What might feel luxurious to parents may be interpreted by the anxious, inflexible, or neurodiverse child as a chaotic mélange of unfamiliar and meltdown-triggering sights, sounds, and smells that ultimately ward off comfort and sleep,” Barclay writes, in aforementioned vein. “…There’s a definite dichotomy of opinion regarding the most suitable accommodations for children on the spectrum. Both sides have valid points but, ultimately, parents know their child best.
Whatever your choice, as always, it is important to let the hotel or resort know your circumstances up front…Airbnb and rental apartments offer some advantages over hotels in that there are no noisy hotel hallways or neighbors in the next room, says Jonathan Haraty of Adventure Luxury Travel in Whitman, Massachusetts. ‘They are also more private because you’ll usually be the only ones in the unit,’ he says…Having only family members around is a clear advantage.

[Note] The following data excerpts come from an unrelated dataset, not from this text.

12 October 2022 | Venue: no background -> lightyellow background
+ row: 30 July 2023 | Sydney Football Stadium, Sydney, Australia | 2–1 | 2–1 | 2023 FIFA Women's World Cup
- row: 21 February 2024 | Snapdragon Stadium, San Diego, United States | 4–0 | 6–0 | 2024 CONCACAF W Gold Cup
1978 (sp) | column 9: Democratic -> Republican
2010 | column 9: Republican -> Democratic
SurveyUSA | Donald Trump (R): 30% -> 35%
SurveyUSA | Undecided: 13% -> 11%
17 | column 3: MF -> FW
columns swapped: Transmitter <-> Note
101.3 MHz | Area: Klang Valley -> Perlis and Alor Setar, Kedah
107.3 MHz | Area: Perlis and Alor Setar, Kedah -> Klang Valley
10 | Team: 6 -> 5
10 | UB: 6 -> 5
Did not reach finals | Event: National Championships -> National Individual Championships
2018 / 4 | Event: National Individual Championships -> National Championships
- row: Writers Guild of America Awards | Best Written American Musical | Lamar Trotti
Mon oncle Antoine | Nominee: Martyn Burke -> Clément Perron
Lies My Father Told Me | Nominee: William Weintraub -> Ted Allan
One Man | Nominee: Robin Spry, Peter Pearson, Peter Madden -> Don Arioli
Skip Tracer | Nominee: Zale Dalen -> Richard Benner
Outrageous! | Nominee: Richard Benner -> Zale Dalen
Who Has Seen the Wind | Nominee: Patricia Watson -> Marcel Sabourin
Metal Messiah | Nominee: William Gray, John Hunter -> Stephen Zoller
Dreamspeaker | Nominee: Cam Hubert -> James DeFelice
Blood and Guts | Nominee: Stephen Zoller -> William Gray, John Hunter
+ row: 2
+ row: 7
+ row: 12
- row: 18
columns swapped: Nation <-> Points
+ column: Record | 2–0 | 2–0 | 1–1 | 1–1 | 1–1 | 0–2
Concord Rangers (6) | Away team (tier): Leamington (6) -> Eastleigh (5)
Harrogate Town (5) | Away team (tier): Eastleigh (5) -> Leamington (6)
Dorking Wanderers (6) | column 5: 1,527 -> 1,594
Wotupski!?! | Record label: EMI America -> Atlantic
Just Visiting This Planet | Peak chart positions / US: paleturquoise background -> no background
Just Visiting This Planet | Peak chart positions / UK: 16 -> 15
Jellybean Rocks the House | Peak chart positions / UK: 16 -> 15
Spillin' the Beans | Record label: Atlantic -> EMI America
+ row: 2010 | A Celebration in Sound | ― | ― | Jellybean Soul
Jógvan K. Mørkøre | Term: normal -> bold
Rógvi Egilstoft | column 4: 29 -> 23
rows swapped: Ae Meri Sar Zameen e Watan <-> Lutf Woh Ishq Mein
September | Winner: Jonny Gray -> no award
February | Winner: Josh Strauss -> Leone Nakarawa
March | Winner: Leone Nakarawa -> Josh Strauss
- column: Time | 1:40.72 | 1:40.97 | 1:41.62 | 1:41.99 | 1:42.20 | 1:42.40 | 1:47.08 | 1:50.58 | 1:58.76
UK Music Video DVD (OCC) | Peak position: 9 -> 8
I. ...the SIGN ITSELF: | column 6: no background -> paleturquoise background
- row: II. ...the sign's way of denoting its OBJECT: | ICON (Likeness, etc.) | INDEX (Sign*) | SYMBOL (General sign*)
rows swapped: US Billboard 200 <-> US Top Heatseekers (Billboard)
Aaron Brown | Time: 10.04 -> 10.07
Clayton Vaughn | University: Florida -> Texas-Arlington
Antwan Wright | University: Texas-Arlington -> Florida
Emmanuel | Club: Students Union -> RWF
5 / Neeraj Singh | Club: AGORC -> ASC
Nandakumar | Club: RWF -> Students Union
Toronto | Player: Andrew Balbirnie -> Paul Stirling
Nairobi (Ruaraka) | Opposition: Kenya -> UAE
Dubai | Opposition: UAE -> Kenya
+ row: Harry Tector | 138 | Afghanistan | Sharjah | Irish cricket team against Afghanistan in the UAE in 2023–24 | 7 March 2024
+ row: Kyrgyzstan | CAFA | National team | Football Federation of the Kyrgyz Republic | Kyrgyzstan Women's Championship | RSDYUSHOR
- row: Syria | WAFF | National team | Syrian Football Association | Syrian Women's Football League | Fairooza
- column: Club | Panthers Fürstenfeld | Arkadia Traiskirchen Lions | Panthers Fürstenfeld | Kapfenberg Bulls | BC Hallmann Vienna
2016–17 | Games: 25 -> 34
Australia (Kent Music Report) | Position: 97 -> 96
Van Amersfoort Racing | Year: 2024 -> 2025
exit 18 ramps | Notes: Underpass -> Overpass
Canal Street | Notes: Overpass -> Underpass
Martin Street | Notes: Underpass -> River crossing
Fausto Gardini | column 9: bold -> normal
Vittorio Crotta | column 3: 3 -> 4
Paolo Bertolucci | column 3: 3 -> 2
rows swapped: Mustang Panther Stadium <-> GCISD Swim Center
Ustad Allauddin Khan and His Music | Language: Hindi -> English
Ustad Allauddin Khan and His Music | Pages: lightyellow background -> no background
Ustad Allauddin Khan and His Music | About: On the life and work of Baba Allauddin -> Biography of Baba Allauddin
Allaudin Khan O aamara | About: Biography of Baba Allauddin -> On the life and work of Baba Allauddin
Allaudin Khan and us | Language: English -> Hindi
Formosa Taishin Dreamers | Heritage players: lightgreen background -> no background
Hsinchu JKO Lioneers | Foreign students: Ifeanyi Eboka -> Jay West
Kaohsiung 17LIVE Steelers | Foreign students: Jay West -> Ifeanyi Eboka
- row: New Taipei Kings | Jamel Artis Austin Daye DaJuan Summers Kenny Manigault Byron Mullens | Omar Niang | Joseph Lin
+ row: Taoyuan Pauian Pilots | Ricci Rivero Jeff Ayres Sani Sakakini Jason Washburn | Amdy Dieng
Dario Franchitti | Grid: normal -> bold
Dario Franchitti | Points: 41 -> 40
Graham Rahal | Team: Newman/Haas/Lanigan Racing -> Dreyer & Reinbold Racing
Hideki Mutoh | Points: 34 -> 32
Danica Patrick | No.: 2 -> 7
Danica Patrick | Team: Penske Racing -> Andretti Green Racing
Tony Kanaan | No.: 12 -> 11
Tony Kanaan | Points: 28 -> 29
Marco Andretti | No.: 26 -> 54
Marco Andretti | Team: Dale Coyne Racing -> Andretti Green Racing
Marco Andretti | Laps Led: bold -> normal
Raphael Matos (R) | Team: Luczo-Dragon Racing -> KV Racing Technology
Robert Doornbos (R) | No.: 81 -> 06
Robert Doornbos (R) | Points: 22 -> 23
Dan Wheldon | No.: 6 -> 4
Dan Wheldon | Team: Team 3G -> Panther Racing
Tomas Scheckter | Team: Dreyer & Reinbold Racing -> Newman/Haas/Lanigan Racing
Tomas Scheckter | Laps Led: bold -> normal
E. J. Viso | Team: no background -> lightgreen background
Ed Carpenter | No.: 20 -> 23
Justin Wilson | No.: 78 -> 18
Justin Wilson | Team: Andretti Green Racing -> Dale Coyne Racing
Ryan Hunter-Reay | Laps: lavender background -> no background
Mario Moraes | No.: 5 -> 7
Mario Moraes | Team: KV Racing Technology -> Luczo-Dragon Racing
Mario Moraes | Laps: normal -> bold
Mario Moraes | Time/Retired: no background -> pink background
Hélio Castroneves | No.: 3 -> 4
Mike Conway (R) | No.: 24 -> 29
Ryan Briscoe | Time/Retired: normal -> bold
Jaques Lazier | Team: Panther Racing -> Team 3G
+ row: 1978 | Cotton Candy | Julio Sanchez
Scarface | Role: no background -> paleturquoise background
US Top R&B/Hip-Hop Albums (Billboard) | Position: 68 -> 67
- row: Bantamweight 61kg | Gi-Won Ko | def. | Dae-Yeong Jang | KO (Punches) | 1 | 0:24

However, Haraty points out that one drawback could be location; house/apartment shares may not be as centrally located as a hotel. ‘Also, there have been issues with guests not receiving the quality or amenities advertised. Airbnb is working on this issue but beware, just in case,’ he warns.”
It’s this kind of conscientiousness, not just evidenced by the actual content of Barclay’s book, but also by way of her numerous citations and willingness to showcase other professionals’ expertise relevant to the book’s topical themes that endears herself professionally and personally to the reader’s instinct. “Travel has always been in my blood. As the daughter of the owners of one of Manhattan’s leading travel agencies, is it any wonder? Couple that with the fact my father’s entire family lived in the United Kingdom, and as you can imagine, I spent a lot of my childhood on the road,” Barclay states evocatively. “…My greatest surprise in researching this book was discovering that the tips families on the autistic spectrum use to travel the world often work for neurotypical (non-autistic) families as well.
I hope this book can help soothe the hiccups of any family’s travel. My greatest joy would be receiving a note from parents who previously thought they couldn’t travel and discovered, thanks to the information contained in this guide, that the world was now open to them, and that as a family, they could build a life-time of happy memories together.”